Wednesday, June 6, 2012

Reflections of a Rising MS2


Reflections of a Rising MS2
Erin Cooley, MS1 (MS2 now I suppose), WAFP Student Trustee

My first year of medical school year is over! For all you physicians for whom med school is a distant memory, this is indeed big deal. It marks the consummation of years of arduous academic work, rigorous health volunteer experiences, and serious introspection on my part.  It signals the achievement of a goal I had pursued long and hard.  Of course, I thought the hard part was over when I received the phone call letting me know I’d been accepted to the University of Washington School of Medicine. Ha! This year made it clear I was taking only the first step of a whole new phase of achieving and striving. But with MS 1 behind me, I feel I'm on my way.

For those of you may not remember your first medical school year, let me remind you a little of the whirlwind MS 1 journey.
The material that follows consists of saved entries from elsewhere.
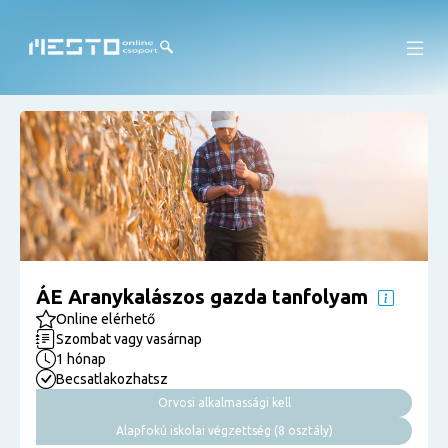
ÁE Aranykalászos gazda tanfolyam
Online elérhető
Szombat vagy vasárnap
1 hónap
Becsatlakozhatsz
Orvosi alkalmassági kell
Alapfokú iskolai végzettség (8 osztály)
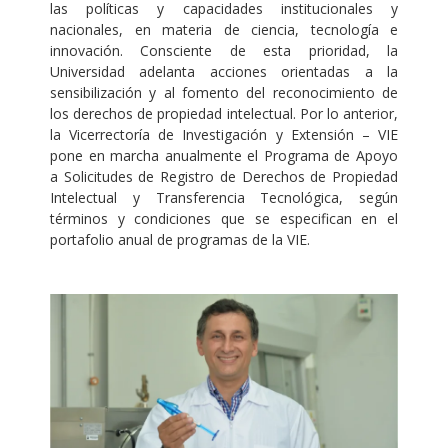
las políticas y capacidades institucionales y
nacionales, en materia de ciencia, tecnología e
innovación. Consciente de esta prioridad, la
Universidad adelanta acciones orientadas a la
sensibilización y al fomento del reconocimiento de
los derechos de propiedad intelectual. Por lo anterior,
la Vicerrectoría de Investigación y Extensión – VIE
pone en marcha anualmente el Programa de Apoyo
a Solicitudes de Registro de Derechos de Propiedad
Intelectual y Transferencia Tecnológica, según
términos y condiciones que se especifican en el
portafolio anual de programas de la VIE.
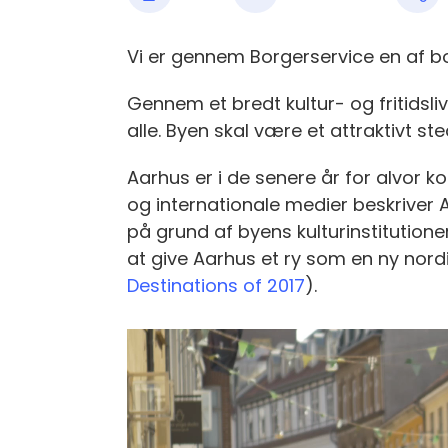
Vi er gennem Borgerservice en af 
Gennem et bredt kultur- og fritidsliv 
alle. Byen skal være et attraktivt ste
Aarhus er i de senere år for alvor 
og internationale medier beskriver
på grund af byens kulturinstitutione
at give Aarhus et ry som en ny nordi
Destinations of 2017
).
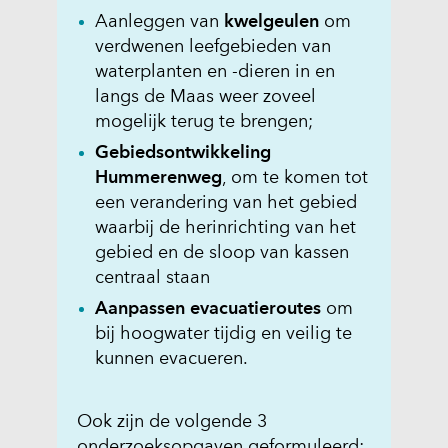
Aanleggen van
kwelgeulen
om
verdwenen leefgebieden van
waterplanten en -dieren in en
langs de Maas weer zoveel
mogelijk terug te brengen;
Gebiedsontwikkeling
Hummerenweg
, om te komen tot
een verandering van het gebied
waarbij de herinrichting van het
gebied en de sloop van kassen
centraal staan
Aanpassen evacuatieroutes
om
bij hoogwater tijdig en veilig te
kunnen evacueren.
Ook zijn de volgende 3
onderzoeksopgaven geformuleerd:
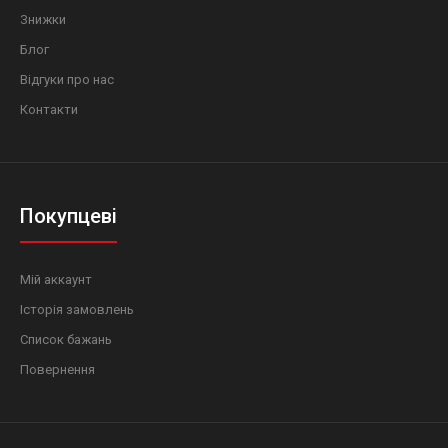
Знижки
Блог
Відгуки про нас
Контакти
Покупцеві
Мій аккаунт
Історія замовлень
Список бажань
Повернення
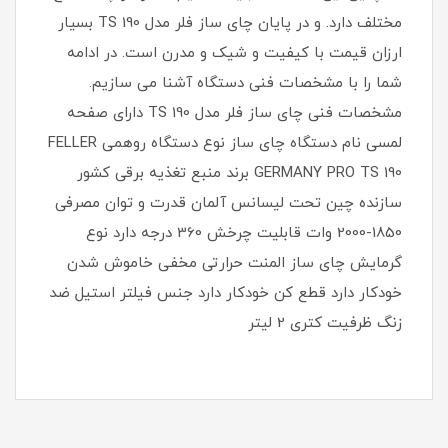
مختلف دارد. و در پایان چای ساز فلر مدل 190 TS بسیار
ارزان قیمت با کیفیت و شیک و مدرن است. در ادامه
شما را با مشخصات فنی دستگاه آشنا می سازیم.
مشخصات فنی چای ساز فلر مدل 190 TS‏ دارای صفحه
لمسی نام دستگاه چای ساز نوع دستگاه روهمی ‏FELLER
GERMANY PRO TS 190 برند منبع تغذیه برقی کشور
سازنده چین تحت لیسانس آلمان قدرت و توان مصرفی
1850-2000 وات قابلیت چرخش 360 درجه دارد نوع
گرمایش چای ساز المنت حرارتی مخفی خاموش شدن
خودکار دارد قطع کن خودکار دارد جنس فیلتر استیل ضد
زنگ ظرفیت کتری 2 لیتر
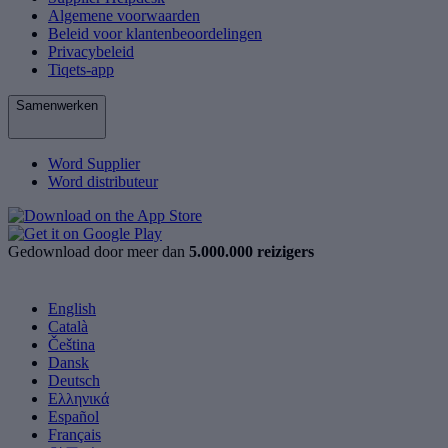
Algemene voorwaarden
Beleid voor klantenbeoordelingen
Privacybeleid
Tiqets-app
Samenwerken
Word Supplier
Word distributeur
Gedownload door meer dan
5.000.000 reizigers
English
Català
Čeština
Dansk
Deutsch
Ελληνικά
Español
Français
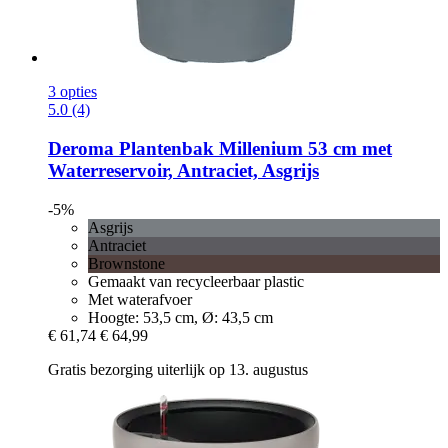
3 opties
5.0 (4)
Deroma
Plantenbak Millenium 53 cm met
Waterreservoir, Antraciet, Asgrijs
-5%
Asgrijs
Antraciet
Brownstone
Gemaakt van recycleerbaar plastic
Met waterafvoer
Hoogte: 53,5 cm, Ø: 43,5 cm
€ 61,74
€ 64,99
Gratis bezorging uiterlijk op 13. augustus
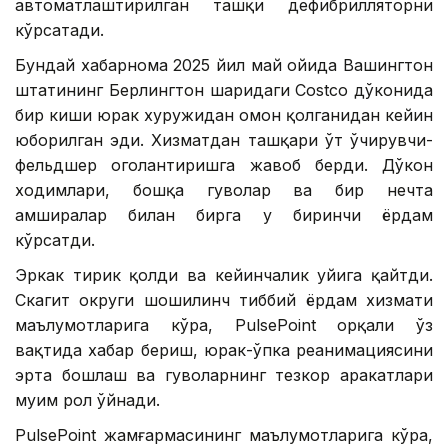
автоматлаштирилган ташқи дефибрилляторни
кўрсатади.
Бундай хабарнома 2025 йил май ойида Вашингтон
штатининг Берлингтон шаҳридаги Costco дўконида
бир киши юрак хуружидан омон қолганидан кейин
юборилган эди. Хизматдан ташқари ўт ўчирувчи-
фельдшер огоҳлантиришга жавоб берди. Дўкон
ходимлари, бошқа гувоҳлар ва бир нечта
ҳамширалар билан бирга у биринчи ёрдам
кўрсатди.
Эркак тирик қолди ва кейинчалик уйига қайтди.
Скагит округи шошилинч тиббий ёрдам хизмати
маълумотларига кўра, PulsePoint орқали ўз
вақтида хабар бериш, юрак-ўпка реанимациясини
эрта бошлаш ва гувоҳларнинг тезкор ҳаракатлари
муҳим рол ўйнади.
PulsePoint жамғармасининг маълумотларига кўра,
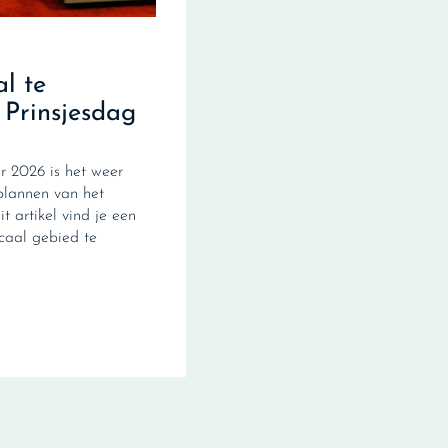
al te
 Prinsjesdag
 2026 is het weer
plannen van het
it artikel vind je een
scaal gebied te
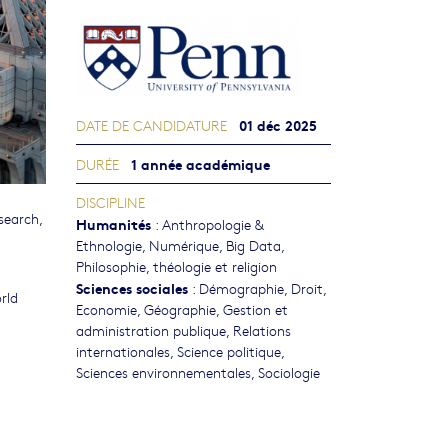
01 déc 2025
DATE DE CANDIDATURE
1 année académique
DURÉE
DISCIPLINE
search,
Humanités
:
Anthropologie &
Ethnologie
,
Numérique, Big Data
,
Philosophie, théologie et religion
Sciences sociales
:
Démographie
,
Droit
,
rld
Economie
,
Géographie
,
Gestion et
administration publique
,
Relations
internationales
,
Science politique
,
Sciences environnementales
,
Sociologie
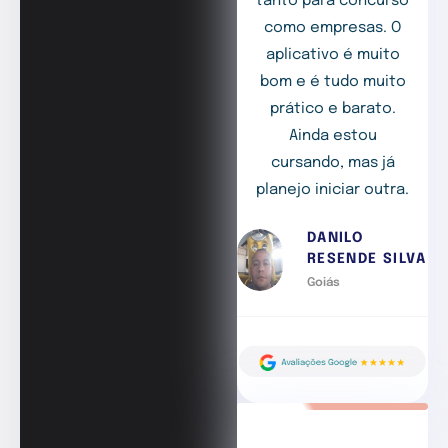
tanto para concurso
como empresas. O
aplicativo é muito
bom e é tudo muito
prático e barato.
Ainda estou
cursando, mas já
planejo iniciar outra.
DANILO
RESENDE SILVA
Goiás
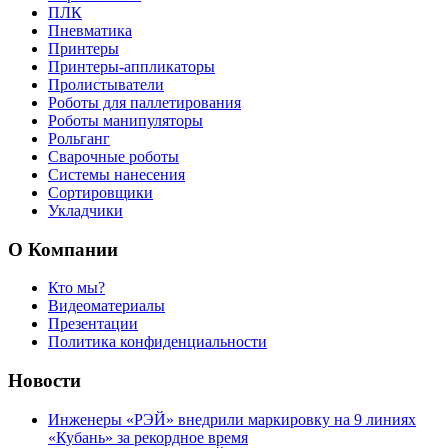
ПЛК
Пневматика
Принтеры
Принтеры-аппликаторы
Пролистыватели
Роботы для паллетирования
Роботы манипуляторы
Рольганг
Сварочные роботы
Системы нанесения
Сортировщики
Укладчики
О Компании
Кто мы?
Видеоматериалы
Презентации
Политика конфиденциальности
Новости
Инженеры «РЭЙ» внедрили маркировку на 9 линиях
«Кубань» за рекордное время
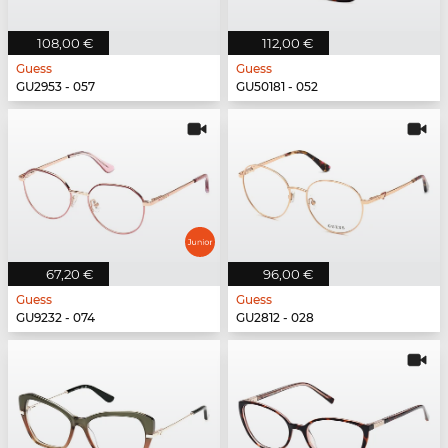
108,00 €
112,00 €
Guess
Guess
GU2953 - 057
GU50181 - 052
67,20 €
96,00 €
Guess
Guess
GU9232 - 074
GU2812 - 028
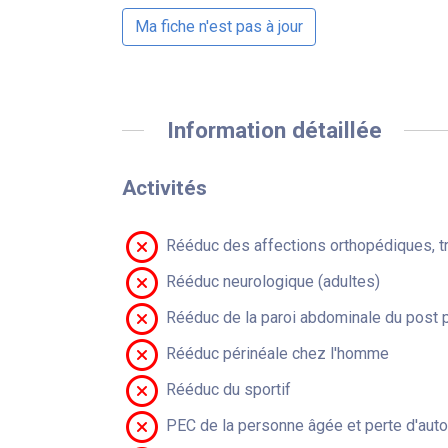
Ma fiche n'est pas à jour
Information détaillée
Activités
Rééduc des affections orthopédiques, t
Rééduc neurologique (adultes)
Rééduc de la paroi abdominale du post 
Rééduc périnéale chez l'homme
Rééduc du sportif
PEC de la personne âgée et perte d'aut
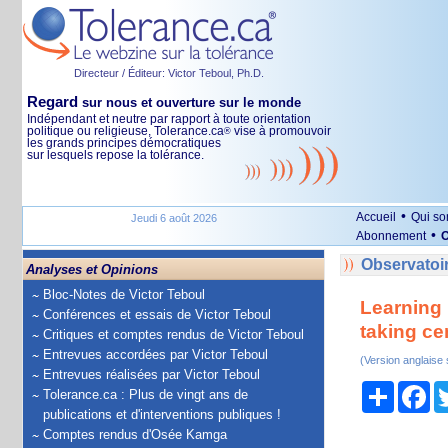
Directeur / Éditeur: Victor Teboul, Ph.D.
Regard
sur nous et ouverture sur le monde
Indépendant et neutre par rapport à toute orientation
politique ou religieuse, Tolerance.ca
vise à promouvoir
®
les grands principes démocratiques
sur lesquels repose la tolérance.
•
Accueil
Qui s
Jeudi 6 août 2026
•
Abonnement
O
Observatoir
Analyses et Opinions
Bloc-Notes de Victor Teboul
Learning 
Conférences et essais de Victor Teboul
taking c
Critiques et comptes rendus de Victor Teboul
Entrevues accordées par Victor Teboul
(Version anglaise
Entrevues réalisées par Victor Teboul
Partage
Fa
Tolerance.ca : Plus de vingt ans de
publications et d'interventions publiques !
Comptes rendus d'Osée Kamga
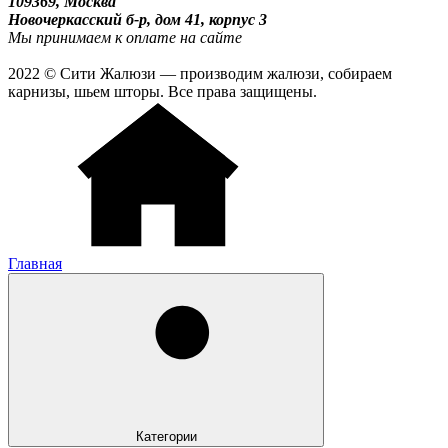
109369, Москва
Новочеркасский б-р, дом 41, корпус 3
Мы принимаем к оплате на сайте
2022 © Сити Жалюзи — производим жалюзи, собираем
карнизы, шьем шторы. Все права защищены.
Главная
Категории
Our year was jumpstarted with gross anatomy “boot camp” that bonded our class unlike any other experience. I struggled with seeing my first dead body in the form of my cadaver and being confronted with the reality of life and death while simultaneously in awe of the intricacies of the biological mechanisms that allow us to exist.  The macroscopic gross anatomy was juxtaposed with the microscopic in histology and biochemistry.   Winter quarter we returned to our cadavers for musculoskeletal anatomy and cell physiology. I was enthralled by all the minuscule innervations and origins and insertion that work together and allow me to walk to my self-assigned seat in the lecture hall. In the spring, neuroscience and microbiology were woven together to give us an understanding of the command center of the body and it’s tenuous relationship with microbes housed both within and outside of ourselves.  Ever time I studied for a final exam I was astounded by the sheer quantity of facts I had mastered, or fit in my brain long enough to pass the exam. I cross my fingers that it’s true when they say all the important things will be repeated over and over and over. Because as fascinating as I found most of the material, I’ll be honest, I barely remember what ventral tegmental area does, or what the tendons that make up the “snuff box” in the wrist are. 

I found the MS1 year difficult for many reasons.  The transition back to the classroom was more challenging than expected after two years of working side by side with patients and providers in clinics.  Not only that, I had to learn to balance my new friends and future colleagues—the people who will truly understand the what the transformation into becoming a doctor entails—with my community and family within Seattle who knew my pre-medical school self to the core.  Then there was the challenge of trying to maintain the “person” parts of me—my interests and passions outside of medicine—while managing to pass my classes and feel confident that I am learning the facts and skills that will make me a good doctor. Thankfully mentors abound in my new environment and they consistently remind me of what I am working towards as well as modeling well-rounded and healthy lives outside of clinic. They remind me of The Big Picture and that keeps me going. 

The Big Picture for me continues to come back to my passion for the underserved and for rectifying the unfortunate realities of our difficult medical system. This passion continued to grow with the stories and experiences my fellow classmates shared with me as well as the patient’s stories I listened to in the hospitals and at my preceptorship. I am grateful for the physicians in the community who have modeled for me the kind of clinical and advocacy and work that I hope to continue in my career as a physician.

The other picture that keeps me motivated is a global one that I hope to recapture as I now head off to South America for my “last summer of freedom.”  Based on a community needs assessment, I will develop a project specifically designed to serve rural communities outside of Cuzco, Peru. The time I spent in this area five years ago is what first inspired me to become active for health and social justice as a physician.  I hope to reconnect to my inspiration as well as gain a better understanding of what health care means in a worldwide context. The program that I'll work under is called the Global Health Immersion Program. Interestingly, it underwent an intentional name change from International Health Opportunity Program. The reason for this is that health issues are not international in the sense that we can draw a line between heath concerns in our country and health concerns in other countries. The health concerns plaguing those in Africa or Asia or Latin America all find their way to our back yard.  We cannot separate ourselves from our neighbors.

This fall, as I enter what they say will be the hardest quarter of my undergraduate medical education, I hope that my experiences this summer, and the awe that I felt this first year of classes, will continue to forge me into a truly compassionate and competent physician. I want to be able to hold on to the faces of the people I meet in the rural Andean villages in my head as I memorize the intricate workings of the cardiovascular or reproductive systems.  They will keep me grounded on those late nights of studying.